It's good fun watching the metamorphosis... Good to know springers have longer faces and ears. At least I will have something to say when someone is adamant he's springer! We adore him and he's simply a fun intelligent pup!


----------



## tinal38 (Aug 8, 2011)

Denee - I had a groomer think Chip was a cocker spaniel when I first got him cut. He told me Chip would never look cockapoo, but he is filling out very nicely now. Hang in there. Love the colors of Mielo!!!


----------



## Pollypiglet (Oct 22, 2011)

From what I have seen on this site most puppies seem to look more like a spaniel than a poodle but the the coat change happens and it is a bit of a lottery. Anyway whatever he is he is your best boy and that is what counts! You know what he is you could always get a dog coat with " I am a cockapoo!" stitched on it to prevent any confusion.


----------



## ali-s.j. (Jun 6, 2011)

Mick's Milo was often mistaken for a retriever pup when he was younger


----------



## Dee123 (Aug 20, 2011)

Amazing how different they look as pups and adults. Really interesting catalogue on My Dogs Life blog. Milo is now getting quite wavy and darker roan. Should be good fun at the park tomorrow....


----------



## RuthMill (Jun 30, 2012)

Probably a long shot but I would love to see Milo now! Beautiful coat, really unique and I would love to see how it grew out. Dee if you are about, give us an update please


----------



## redessa (Nov 11, 2013)

Daisy usually gets mistaken for a Goldendoodle.
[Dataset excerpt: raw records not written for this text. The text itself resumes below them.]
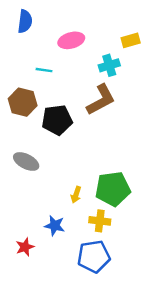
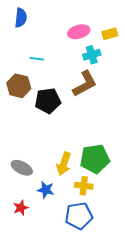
pink ellipse: (71, 40) -> (79, 32), moved
gray ellipse: (26, 161) -> (22, 168), moved
yellow arrow: (76, 195) -> (64, 164), size x1.6

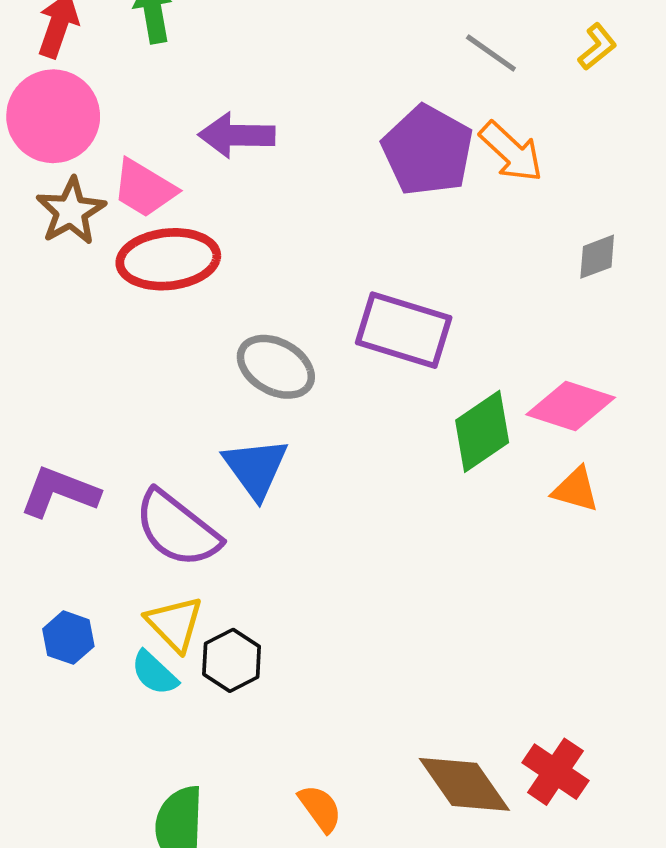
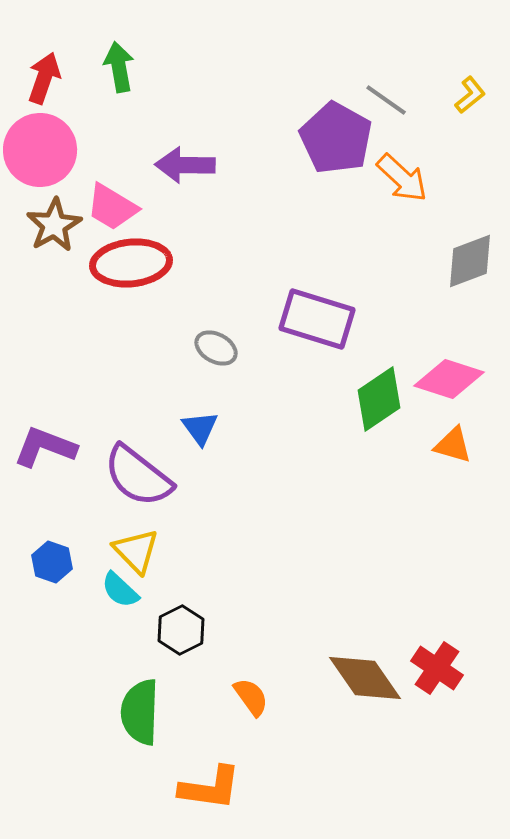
purple pentagon: (428, 150) -> (336, 138), moved
gray diamond: (597, 257) -> (470, 261), size x1.5
gray ellipse: (276, 367) -> (216, 348), size x0.7
blue triangle: (256, 468) -> (200, 428), size x0.7
black hexagon: (232, 660) -> (181, 630), moved

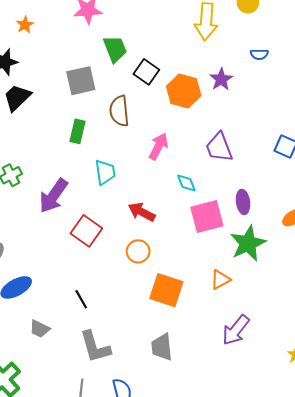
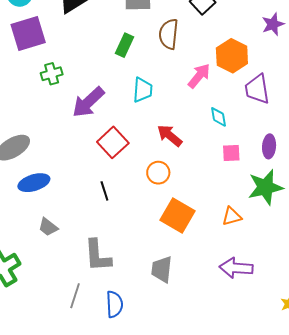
orange hexagon: (184, 91) -> (232, 56), moved
pink square: (207, 216) -> (231, 153), size x0.6
black line: (81, 299) -> (104, 191), moved
purple arrow: (236, 330) -> (236, 268), turned 44

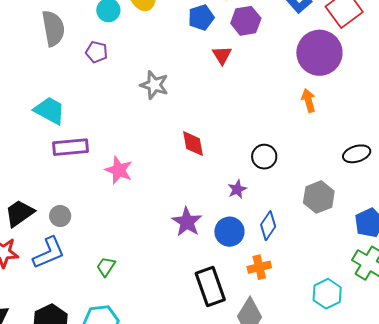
If her coat gets any curlier as she gets older, she's going to start looking like a straight poodle.


----------



## fairlie (Sep 7, 2013)

Can we see more photos of the beautiful daisy please.


----------



## redessa (Nov 11, 2013)

fairlie said:


> Can we see more photos of the beautiful daisy please.


Sure thing! I just posted a couple over in the Cockapoo pictures forum titled Daisy and the quilt.


----------